La recensione: “Failing”, Miriam in Siberia #TraKs

copertinaE’ uscito da qualche settimana Failing, il terzo disco dei Miriam in Siberia: la band campana approfondisce i propri rapporti con lo psych rock e si lancia in cavalcate elettriche molto estese.

Si apre con la title track, Failing, elettrica e veemente, con un andamento fluido e con molta potenza distribuita a piene mani. Una struttura molto robusta sorregge anche Raise Your Hands, che si divide tra una base sonora piuttosto “sporca” e un sovrastrato più sognante che è guidato dalle armonie vocali.

Apre su sentieri psichedelici Down from a mountain, che della psichedelia storica ha anche le proporzioni, visto che supera i 7 minuti. E conferma che la band non ha nessuna paura di osare, di utilizzare atmosfere enfatiche quando sono necessarie, di pensare in grande.

La tensione scende in parte con We Wanna Know, anche se le chitarre cavalcano sempre con grande libertà e aggressività. La chiusura (con hammond) è affidata a Don’t Anyone, che di nuovo far salire l’impatto emotivo con un che di teatrale, ma anche con scorribande di chitarra che possono far pensare a certi periodi di Neil Young.
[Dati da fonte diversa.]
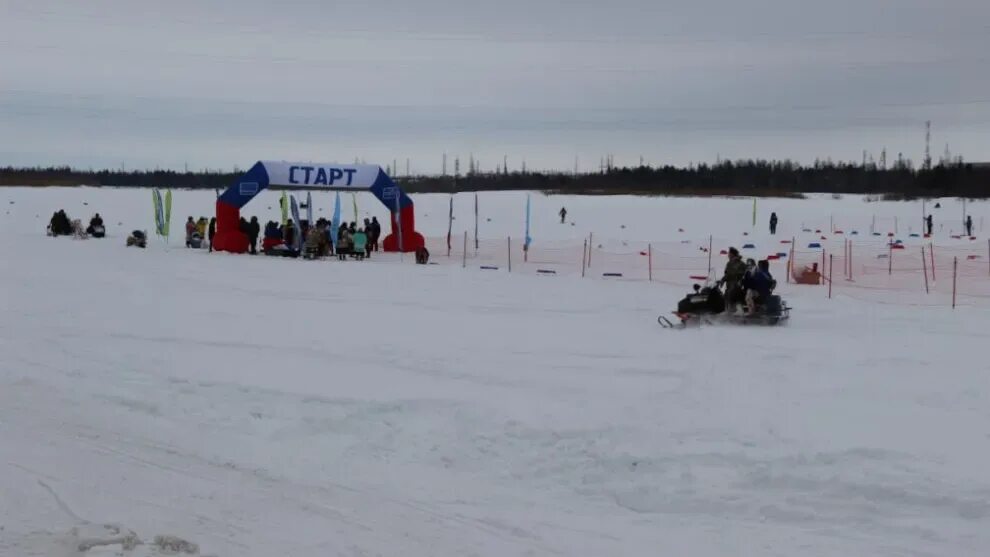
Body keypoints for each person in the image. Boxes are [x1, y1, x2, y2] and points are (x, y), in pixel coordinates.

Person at [720, 247, 748, 313]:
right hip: (729, 285)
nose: (728, 255)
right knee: (725, 296)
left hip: (737, 285)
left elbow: (743, 274)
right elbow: (727, 274)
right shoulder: (729, 263)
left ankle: (735, 311)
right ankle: (727, 311)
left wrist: (734, 276)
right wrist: (722, 280)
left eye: (729, 253)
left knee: (732, 296)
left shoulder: (741, 264)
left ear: (732, 254)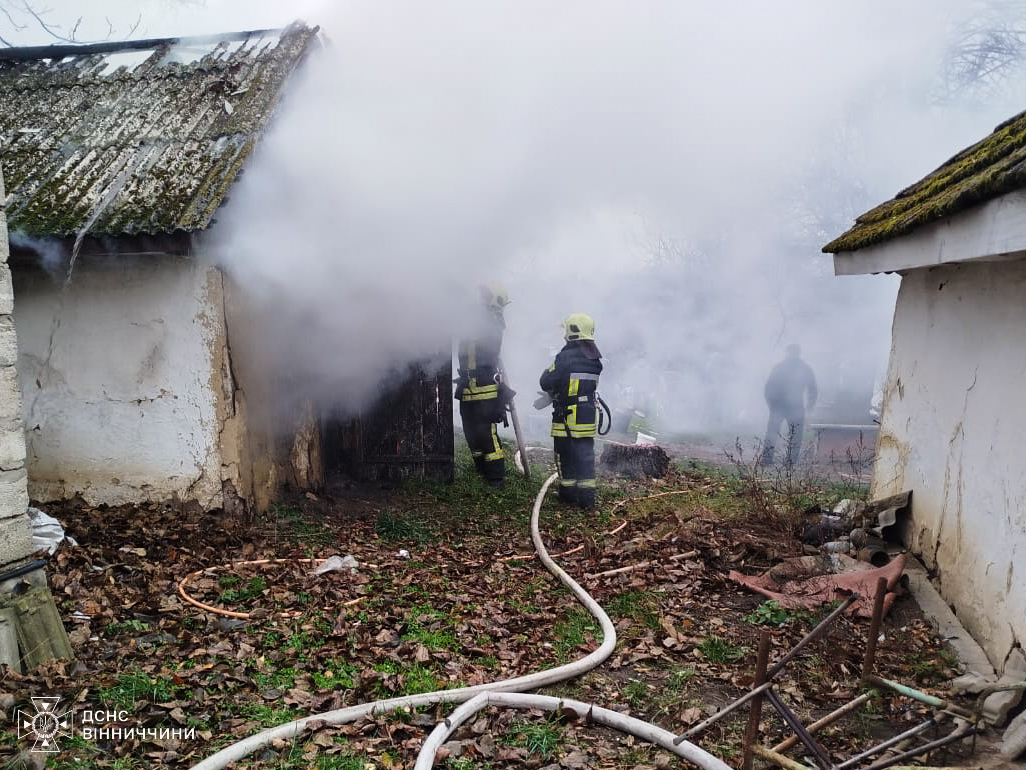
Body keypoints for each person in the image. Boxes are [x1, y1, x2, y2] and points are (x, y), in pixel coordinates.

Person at [539, 313, 603, 509]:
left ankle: (568, 495)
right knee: (585, 457)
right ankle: (587, 500)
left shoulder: (565, 356)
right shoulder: (595, 359)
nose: (564, 335)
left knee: (566, 455)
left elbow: (545, 381)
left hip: (566, 416)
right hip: (586, 415)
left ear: (572, 332)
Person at [455, 285, 511, 488]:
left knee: (486, 433)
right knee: (471, 431)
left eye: (484, 297)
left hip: (485, 387)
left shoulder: (493, 323)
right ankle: (481, 468)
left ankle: (496, 478)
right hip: (467, 386)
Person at [761, 344, 817, 468]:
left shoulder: (780, 367)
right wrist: (809, 407)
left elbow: (768, 389)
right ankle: (789, 462)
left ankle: (768, 460)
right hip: (790, 406)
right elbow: (813, 390)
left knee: (775, 432)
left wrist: (771, 404)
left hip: (782, 406)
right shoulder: (804, 368)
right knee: (793, 435)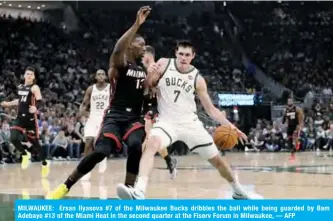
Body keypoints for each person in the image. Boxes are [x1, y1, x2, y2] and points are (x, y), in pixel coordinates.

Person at [117, 40, 255, 200]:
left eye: (187, 55)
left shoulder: (197, 78)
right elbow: (149, 86)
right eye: (181, 53)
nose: (183, 57)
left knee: (217, 161)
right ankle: (139, 191)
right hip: (167, 122)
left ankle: (237, 190)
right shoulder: (163, 64)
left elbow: (211, 110)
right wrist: (150, 73)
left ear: (193, 56)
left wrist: (233, 127)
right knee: (151, 145)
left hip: (190, 124)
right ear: (176, 53)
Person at [46, 6, 152, 199]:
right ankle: (65, 186)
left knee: (136, 145)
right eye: (141, 44)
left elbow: (146, 95)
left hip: (134, 118)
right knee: (100, 152)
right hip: (114, 116)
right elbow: (118, 48)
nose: (144, 47)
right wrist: (137, 24)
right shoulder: (120, 64)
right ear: (130, 46)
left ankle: (128, 190)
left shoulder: (144, 71)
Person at [0, 67, 49, 178]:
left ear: (34, 77)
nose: (29, 75)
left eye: (31, 74)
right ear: (24, 75)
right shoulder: (21, 87)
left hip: (31, 119)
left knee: (35, 143)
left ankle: (45, 163)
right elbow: (20, 100)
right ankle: (25, 154)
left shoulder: (35, 87)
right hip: (19, 118)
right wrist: (7, 104)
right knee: (12, 138)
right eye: (27, 74)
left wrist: (36, 108)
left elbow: (40, 99)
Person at [142, 45, 178, 179]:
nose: (140, 57)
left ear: (149, 55)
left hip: (159, 106)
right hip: (146, 106)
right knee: (151, 138)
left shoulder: (160, 66)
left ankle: (136, 173)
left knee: (148, 136)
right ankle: (169, 161)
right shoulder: (143, 70)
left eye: (142, 54)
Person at [79, 69, 110, 180]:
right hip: (93, 117)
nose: (101, 76)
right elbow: (83, 104)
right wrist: (83, 112)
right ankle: (85, 170)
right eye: (99, 74)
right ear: (96, 77)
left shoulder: (110, 88)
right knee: (88, 143)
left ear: (106, 76)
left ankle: (103, 159)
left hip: (105, 118)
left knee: (100, 144)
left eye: (103, 74)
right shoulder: (91, 89)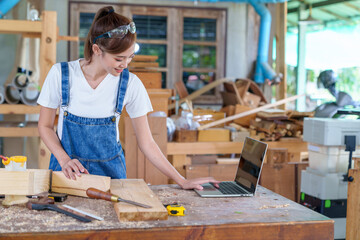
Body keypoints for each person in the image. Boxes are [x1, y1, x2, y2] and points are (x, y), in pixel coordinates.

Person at [37, 6, 219, 190]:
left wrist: (182, 180)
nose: (125, 64)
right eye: (119, 59)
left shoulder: (130, 84)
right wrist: (64, 159)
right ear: (97, 49)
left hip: (110, 177)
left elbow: (147, 142)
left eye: (130, 57)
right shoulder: (61, 74)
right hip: (67, 173)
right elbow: (44, 126)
Si percepisce molta libertà, di pensiero e di esecuzione, nelle cinque tracce realizzate dalla band: il disco suona omogeneo, tanto che venga il dubbio che si tratti di una traccia con cinque movimenti differenti.

Parte dura e parte morbida del suono della band si adattano bene e si mantengono in un rapporto di equilibrio continuo, coesistendo in ogni traccia e trovando punti di convergenza. L’ascolto del disco è un’esperienza coinvolgente e spesso totalizzante.